THERE will be no changes in the way that calling data – such as the time, duration and numbers called by all telephone users in Slovakia – are collected and archived. On November 6 the Slovak Parliament voted down an amendment to the law on electronic communications drafted by Miroslav Kadúc, an MP for Ordinary People and Independent Personalities (OĽaNO). The opposition MP had sought to remove what he called “the most significant shortcomings” from the current law. Kadúc opposes the so-called “flat [i.e. total] and preventive archiving” of data pertaining to telephone calls made by all citizens and considers this to be unconstitutional, the SITA newswire reported.
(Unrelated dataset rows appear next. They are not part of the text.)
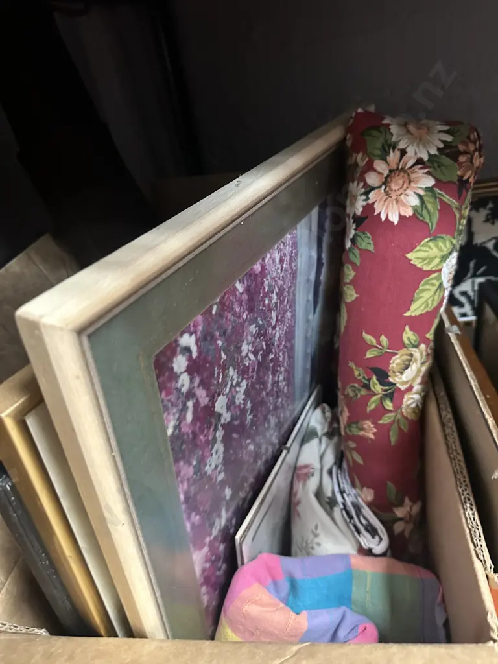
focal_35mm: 24
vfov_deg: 71.6
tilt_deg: -30.2
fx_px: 460
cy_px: 332
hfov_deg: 56.8
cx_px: 249
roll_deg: +13.2
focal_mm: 6.86
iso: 800
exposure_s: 1/33
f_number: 1.78
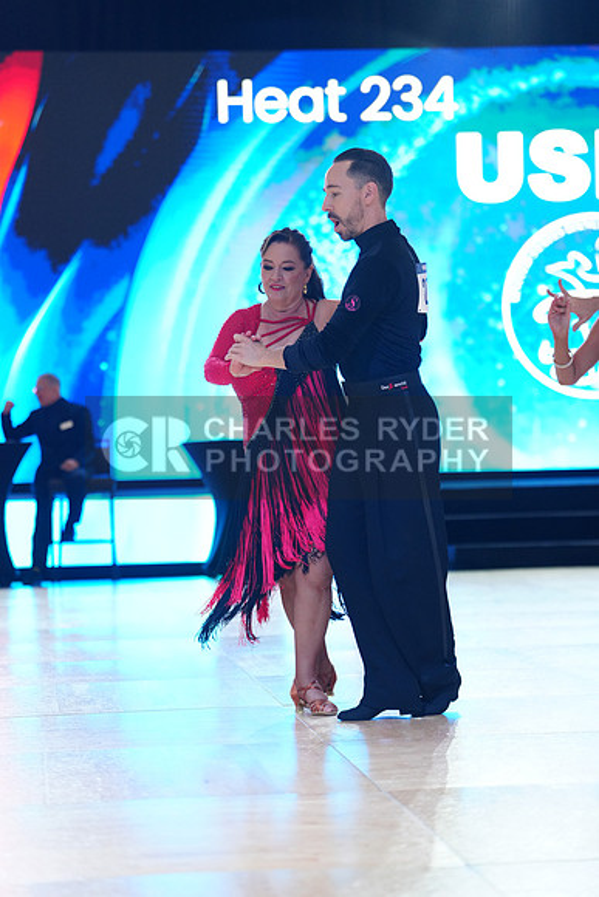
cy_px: 448
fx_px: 2519
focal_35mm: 101
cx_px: 300
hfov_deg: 13.6
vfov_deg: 20.2
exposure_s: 1/400
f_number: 2.8
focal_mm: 101
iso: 2000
“Flat and preventive archiving of data without the existence of any previous suspicion of a threat or violation of laws leads to the conclusion that actually each person is a priori considered suspect, which is in conflict with one of the fundamental principles of the rule of law, the presumption of innocence,” Kadúc reasoned.
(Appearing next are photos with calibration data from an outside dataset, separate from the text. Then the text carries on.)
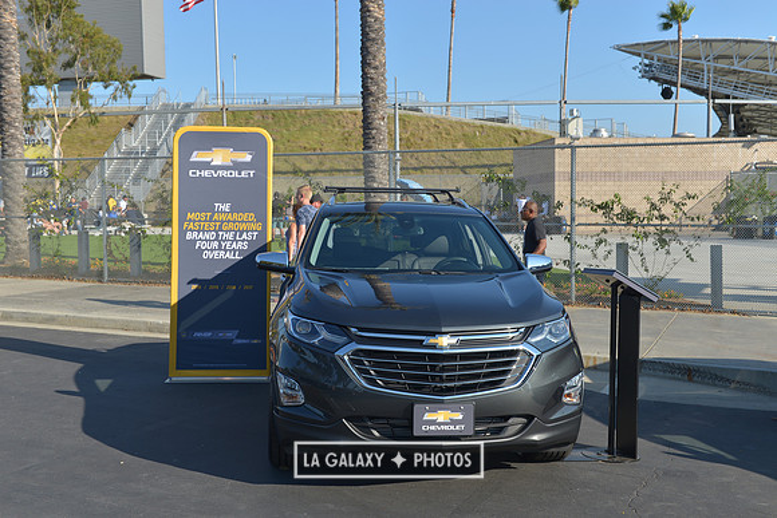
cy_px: 259
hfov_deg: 50.7
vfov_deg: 35.1
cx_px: 388
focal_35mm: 38
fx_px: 820
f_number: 8
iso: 100
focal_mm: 38
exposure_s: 1/200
Moreover, in his opinion providers of telephone services archive data for much longer than is necessary. Kadúc proposed shortening the time period during which data are archived from 12 to six months. He also proposed measures mitigating the impact of the legislation on the private lives of citizens.
He pushed for clearer definition of the purpose of archiving selected data, along with specification of the serious criminal offences for which such data can be used to aid investigation and prosecution. He also wanted to ban any other processing of the archived data by providers of networks and services, in an effort to prevent potential abuse.